§ **Görev Tanımları**
**A.** Şahmeran alıntısında kötü kalpli vezir, Şahmeran'ın bedenini neyle iki parçaya ayırıyor?
**B.** Şahmeran alıntısına göre Tahmasp, Şahmeran'ın kafasından neden bir parça ısırıyor? Bir ile üç cümle arasında açıklayın.
**C.** Şahmeran alıntısında kötü kalpli vezirin Şahmeran'ın sözleri bitmeden başlayarak yaptığı her şeyi sırasıyla sıralayın.

§ **Alıntı**
Şahmeran ve Tahmasp kralın huzurunda karşı karşıya gelmişler. Şahmeran üzüntülü ve utanç dolu Tahmasp'a dönmüş:
. Ey sevdiğim, üzülme. Biliyorum ki sen bana kendi canın için ihanet etmedin ama bende sana dememiş miydim bu topraklarda aşklar ölümünedir diye. Bak şimdi anladın mı? Sen üzülme ne olur!
Tahmasp Şahmeranın bu sözleri karşısında daha da utanmış. Şahmeran sözlerine devam etmiş.
. Şimdi size sırrımı vereceğim. Kim ki benim kuyruğumdan bir parça koparıp yerse O bütün dünyanın sırrına ve gizemine vakıf olacak. Her kim ki benim kafamdan bir parça koparıp yerse o da o anda öte dünyayı boylayacak.
Şahmeran daha sözlerini bitirmeden kötü kalpli vezir elinde kocaman kılıcı ile atılıp Şahmeranın bedenini iki parçaya ayırmış. Ve kuyruğundan bir parça koparmış Tahmasp'ta duyduğu acı ve utancın etkisi ile fırlayıp oracıkta ölmek için sevdiğinin, Şahmeranın kafasından bir parça ısırıvermiş. Kötü kalpli vezir kuyruktan kopardığı parçayı ağzına atar atmaz oracıkta can vermiş. Tahmasp'a ise hiçbir şey olmamış Şahmeran son anda yaptığı planı ile bütün bilgisinin sevdiğine geçmesine sebep olmuş. Ancak Tahmasp sevdiğini kaybetmenin acısına dayanamayarak kendisini dışarı atmış ve dağ bayır, ülke ülke dolaşmaya başlamış. O günden sonrada Lokman Hekim efsanesi almış başını yürümüş...
+ bir çoçuğu bir odaya kapatmışlar, sadece yemek vermişler kimseyle ne konuşmuş ne görüşmüş. 10 yaşına geldiğinde hangi dili konuşmuş?
- tarzanca abi.
+ olurmu lan arapça.

§ **Verilen Bilgiler**

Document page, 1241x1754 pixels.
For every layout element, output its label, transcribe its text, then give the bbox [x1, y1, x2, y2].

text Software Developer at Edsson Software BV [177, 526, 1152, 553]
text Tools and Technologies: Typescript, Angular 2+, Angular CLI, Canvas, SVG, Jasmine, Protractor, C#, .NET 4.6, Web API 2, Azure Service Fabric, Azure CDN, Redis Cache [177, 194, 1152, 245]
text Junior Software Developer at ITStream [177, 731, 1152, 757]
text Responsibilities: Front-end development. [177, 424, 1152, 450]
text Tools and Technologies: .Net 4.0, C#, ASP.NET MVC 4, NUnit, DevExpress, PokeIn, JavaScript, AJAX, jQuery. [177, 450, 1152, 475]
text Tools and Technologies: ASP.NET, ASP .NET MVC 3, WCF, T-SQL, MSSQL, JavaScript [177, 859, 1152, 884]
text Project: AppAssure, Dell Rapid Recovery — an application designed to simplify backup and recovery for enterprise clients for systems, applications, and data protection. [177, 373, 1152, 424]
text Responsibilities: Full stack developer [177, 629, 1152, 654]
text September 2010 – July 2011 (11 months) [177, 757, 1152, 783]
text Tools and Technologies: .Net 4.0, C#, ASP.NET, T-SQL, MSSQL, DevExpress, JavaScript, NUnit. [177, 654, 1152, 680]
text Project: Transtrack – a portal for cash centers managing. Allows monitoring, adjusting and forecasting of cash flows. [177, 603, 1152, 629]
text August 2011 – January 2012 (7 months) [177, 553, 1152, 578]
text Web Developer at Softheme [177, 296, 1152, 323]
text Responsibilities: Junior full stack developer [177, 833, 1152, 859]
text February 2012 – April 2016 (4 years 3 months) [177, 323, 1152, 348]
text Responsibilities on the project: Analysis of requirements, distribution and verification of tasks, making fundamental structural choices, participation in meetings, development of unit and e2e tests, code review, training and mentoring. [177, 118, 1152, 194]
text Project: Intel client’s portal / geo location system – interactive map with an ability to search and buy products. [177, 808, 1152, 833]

§ **Yanıtlar**
**A.** Elindeki kocaman kılıçla.

**B.** Tahmasp, duyduğu acı ve utancın etkisiyle oracıkta ölmek istediği için Şahmeran'ın kafasından bir parça ısırıyor. Şahmeran'ın sözlerine göre kafasından bir parça yiyen kişi o anda öte dünyayı boylayacaktır.

**C.**
1. Elinde kocaman kılıcıyla atılıyor.
2. Şahmeran'ın bedenini iki parçaya ayırıyor.
3. Kuyruğundan bir parça koparıyor.
4. Kopardığı parçayı ağzına atıyor.
5. Oracıkta can veriyor.